__What you should do__. Copy from the Farm Bill update below, word for word, the passage starting with "At the same" and going on through "consolidation—remain inadequately addressed.".

__Text provided__.
----------

New Year, Same Farm Bill… Again.
By Gordon Merrick, OFRF Policy Program Director
If it feels like we’ve been talking about the Farm Bill forever, you’re not wrong. As we turn the calendar to a new year, we are still operating under an extended version of the 2018 Farm Bill, once again kicking the can down the road on a comprehensive, bipartisan update to one of the most consequential pieces of legislation for U.S. agriculture.
Here’s a quick reset on where things stand, what key players are signaling, and how OFRF is approaching the year ahead.
A Quick Catch-Up: How We Got Here
Last year was defined less by progress and more by procedural survival. Congress passed multiple short-term extensions to avoid a lapse in Farm Bill authorities, ultimately extending the 2018 Farm Bill into the new year. While this kept critical programs operating, it also delayed meaningful updates to research, conservation, and rural development policy, areas that increasingly need modernization.
At the same time, Farm Bill negotiations were repeatedly sidelined by larger political dynamics: leadership changes, appropriations brinkmanship, reconciliation debates, and an overall lack of floor time. The result was a familiar outcome: temporary certainty paired with long-term stagnation.
For organic farmers and researchers, this has real consequences. Programs authorized by the Farm Bill can’t evolve, funding levels can’t be right-sized, and emerging challenges—climate volatility, supply chain disruptions, market consolidation—remain inadequately addressed.
What Key Players Are Saying About the Farm Bill This Year
As Congress returns, there’s no shortage of rhetoric about getting a Farm Bill “done this year.” Committee leadership in both chambers continues to express support for a bipartisan process, and USDA officials have reiterated the importance of predictability for farmers and rural communities.
That said, the signals are mixed. Some members are focused on a “skinny” Farm Bill approach. Others are openly questioning whether the traditional Farm Bill coalition can hold together. Meanwhile, broader debates over federal spending and agency structure continue to loom over the process.
What’s clear is this: nothing will move on autopilot. A successful Farm Bill this year will require sustained engagement, coalition-building, and pressure from outside Washington to remind lawmakers what’s at stake.
What OFRF Is Doing This Year for Organic Agriculture Policy
OFRF is approaching this Farm Bill cycle with clarity and intention. Our priorities remain consistent: ensuring that organic agriculture is fully recognized as a research-driven, conservation-forward, and economically significant part of U.S. agriculture.
This year, that means:
- Advocating for robust investments in organic research, including OREI, ORG/RTOP, and USDA intramural research.

----------

__Records supplied__.
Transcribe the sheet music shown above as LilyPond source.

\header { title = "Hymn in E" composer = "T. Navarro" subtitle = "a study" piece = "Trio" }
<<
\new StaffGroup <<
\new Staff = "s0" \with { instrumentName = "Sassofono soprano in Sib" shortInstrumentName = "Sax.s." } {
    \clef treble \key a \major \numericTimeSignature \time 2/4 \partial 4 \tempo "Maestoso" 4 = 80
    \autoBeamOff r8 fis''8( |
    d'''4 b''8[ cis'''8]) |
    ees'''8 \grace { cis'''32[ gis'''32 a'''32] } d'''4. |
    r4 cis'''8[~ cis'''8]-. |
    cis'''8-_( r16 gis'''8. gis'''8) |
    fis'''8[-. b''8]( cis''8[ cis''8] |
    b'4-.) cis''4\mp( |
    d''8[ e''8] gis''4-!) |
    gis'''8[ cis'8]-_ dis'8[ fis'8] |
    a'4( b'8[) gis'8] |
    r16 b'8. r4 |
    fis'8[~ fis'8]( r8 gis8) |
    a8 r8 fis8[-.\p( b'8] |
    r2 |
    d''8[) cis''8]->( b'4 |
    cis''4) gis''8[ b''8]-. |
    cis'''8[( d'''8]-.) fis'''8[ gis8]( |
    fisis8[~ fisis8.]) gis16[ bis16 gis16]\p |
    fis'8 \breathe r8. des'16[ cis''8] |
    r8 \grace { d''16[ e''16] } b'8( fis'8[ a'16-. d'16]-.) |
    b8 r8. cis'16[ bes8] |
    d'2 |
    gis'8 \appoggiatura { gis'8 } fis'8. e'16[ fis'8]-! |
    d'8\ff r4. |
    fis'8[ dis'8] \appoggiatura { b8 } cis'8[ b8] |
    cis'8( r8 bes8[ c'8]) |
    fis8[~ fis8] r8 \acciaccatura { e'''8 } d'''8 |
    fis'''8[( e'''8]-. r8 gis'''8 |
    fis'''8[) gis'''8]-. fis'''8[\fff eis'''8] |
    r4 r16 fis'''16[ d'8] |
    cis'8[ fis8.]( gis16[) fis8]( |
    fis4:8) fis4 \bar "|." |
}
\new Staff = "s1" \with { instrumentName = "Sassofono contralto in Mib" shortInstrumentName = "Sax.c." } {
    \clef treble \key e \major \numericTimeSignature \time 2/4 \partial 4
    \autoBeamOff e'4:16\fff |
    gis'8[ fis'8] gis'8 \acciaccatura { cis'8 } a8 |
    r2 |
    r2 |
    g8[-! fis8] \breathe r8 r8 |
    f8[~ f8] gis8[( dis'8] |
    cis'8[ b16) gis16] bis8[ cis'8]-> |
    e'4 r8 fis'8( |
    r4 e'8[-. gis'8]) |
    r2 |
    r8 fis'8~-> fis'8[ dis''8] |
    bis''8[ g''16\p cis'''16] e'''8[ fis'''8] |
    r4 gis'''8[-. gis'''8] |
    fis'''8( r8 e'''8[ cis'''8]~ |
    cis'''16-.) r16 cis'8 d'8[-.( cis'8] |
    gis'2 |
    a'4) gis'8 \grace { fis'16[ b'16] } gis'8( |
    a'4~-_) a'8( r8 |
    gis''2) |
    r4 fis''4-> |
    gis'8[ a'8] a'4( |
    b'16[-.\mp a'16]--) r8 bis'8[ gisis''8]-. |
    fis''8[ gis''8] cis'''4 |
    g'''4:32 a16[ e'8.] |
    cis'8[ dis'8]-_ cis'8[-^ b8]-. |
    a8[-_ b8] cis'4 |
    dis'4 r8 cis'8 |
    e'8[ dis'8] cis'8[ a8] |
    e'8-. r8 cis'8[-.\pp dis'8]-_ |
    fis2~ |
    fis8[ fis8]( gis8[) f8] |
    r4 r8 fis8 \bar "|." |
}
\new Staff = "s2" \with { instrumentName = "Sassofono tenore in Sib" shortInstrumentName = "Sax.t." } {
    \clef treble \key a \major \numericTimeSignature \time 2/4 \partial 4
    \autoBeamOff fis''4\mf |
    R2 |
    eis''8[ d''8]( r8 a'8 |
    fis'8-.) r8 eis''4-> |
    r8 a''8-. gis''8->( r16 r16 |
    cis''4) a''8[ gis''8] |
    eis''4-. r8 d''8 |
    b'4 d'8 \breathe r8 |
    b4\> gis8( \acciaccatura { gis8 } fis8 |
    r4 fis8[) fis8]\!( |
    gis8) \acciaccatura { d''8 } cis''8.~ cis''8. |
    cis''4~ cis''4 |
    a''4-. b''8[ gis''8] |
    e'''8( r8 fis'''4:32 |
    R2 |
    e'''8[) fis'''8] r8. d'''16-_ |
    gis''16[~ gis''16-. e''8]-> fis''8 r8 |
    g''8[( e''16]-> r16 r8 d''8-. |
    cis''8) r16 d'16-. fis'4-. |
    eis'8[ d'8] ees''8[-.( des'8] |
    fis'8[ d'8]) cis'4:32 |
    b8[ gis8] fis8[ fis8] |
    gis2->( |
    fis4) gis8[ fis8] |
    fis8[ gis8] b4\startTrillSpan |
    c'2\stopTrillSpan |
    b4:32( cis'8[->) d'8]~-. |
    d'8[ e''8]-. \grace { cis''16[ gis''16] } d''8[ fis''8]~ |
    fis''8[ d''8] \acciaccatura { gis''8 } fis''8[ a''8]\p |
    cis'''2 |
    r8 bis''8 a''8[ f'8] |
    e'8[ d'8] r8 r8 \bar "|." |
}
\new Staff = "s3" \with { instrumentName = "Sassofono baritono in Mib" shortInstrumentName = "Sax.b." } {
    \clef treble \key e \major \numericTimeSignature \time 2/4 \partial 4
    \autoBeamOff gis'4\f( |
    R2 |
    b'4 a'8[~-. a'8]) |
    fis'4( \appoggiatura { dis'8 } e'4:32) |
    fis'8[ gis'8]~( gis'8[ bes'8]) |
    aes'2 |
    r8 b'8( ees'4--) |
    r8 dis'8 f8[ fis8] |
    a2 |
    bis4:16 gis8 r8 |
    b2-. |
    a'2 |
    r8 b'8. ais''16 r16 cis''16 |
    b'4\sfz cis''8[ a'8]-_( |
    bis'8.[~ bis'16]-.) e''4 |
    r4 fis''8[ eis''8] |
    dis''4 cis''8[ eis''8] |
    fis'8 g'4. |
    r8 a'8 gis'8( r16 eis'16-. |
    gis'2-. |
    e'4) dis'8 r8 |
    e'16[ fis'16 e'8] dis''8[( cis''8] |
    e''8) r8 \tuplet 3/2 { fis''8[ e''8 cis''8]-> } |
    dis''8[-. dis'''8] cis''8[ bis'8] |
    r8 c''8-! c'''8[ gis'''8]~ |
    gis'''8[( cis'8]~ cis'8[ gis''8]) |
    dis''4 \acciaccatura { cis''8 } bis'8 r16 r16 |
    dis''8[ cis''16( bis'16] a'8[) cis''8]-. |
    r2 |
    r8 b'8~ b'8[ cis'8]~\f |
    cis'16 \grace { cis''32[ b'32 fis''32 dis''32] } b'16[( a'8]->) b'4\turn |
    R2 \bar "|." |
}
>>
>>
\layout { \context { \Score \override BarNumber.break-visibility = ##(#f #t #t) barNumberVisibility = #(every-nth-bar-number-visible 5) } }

----------

__Exercise answer__.
At the same time, Farm Bill negotiations were repeatedly sidelined by larger political dynamics: leadership changes, appropriations brinkmanship, reconciliation debates, and an overall lack of floor time. The result was a familiar outcome: temporary certainty paired with long-term stagnation.
For organic farmers and researchers, this has real consequences. Programs authorized by the Farm Bill can’t evolve, funding levels can’t be right-sized, and emerging challenges—climate volatility, supply chain disruptions, market consolidation—remain inadequately addressed.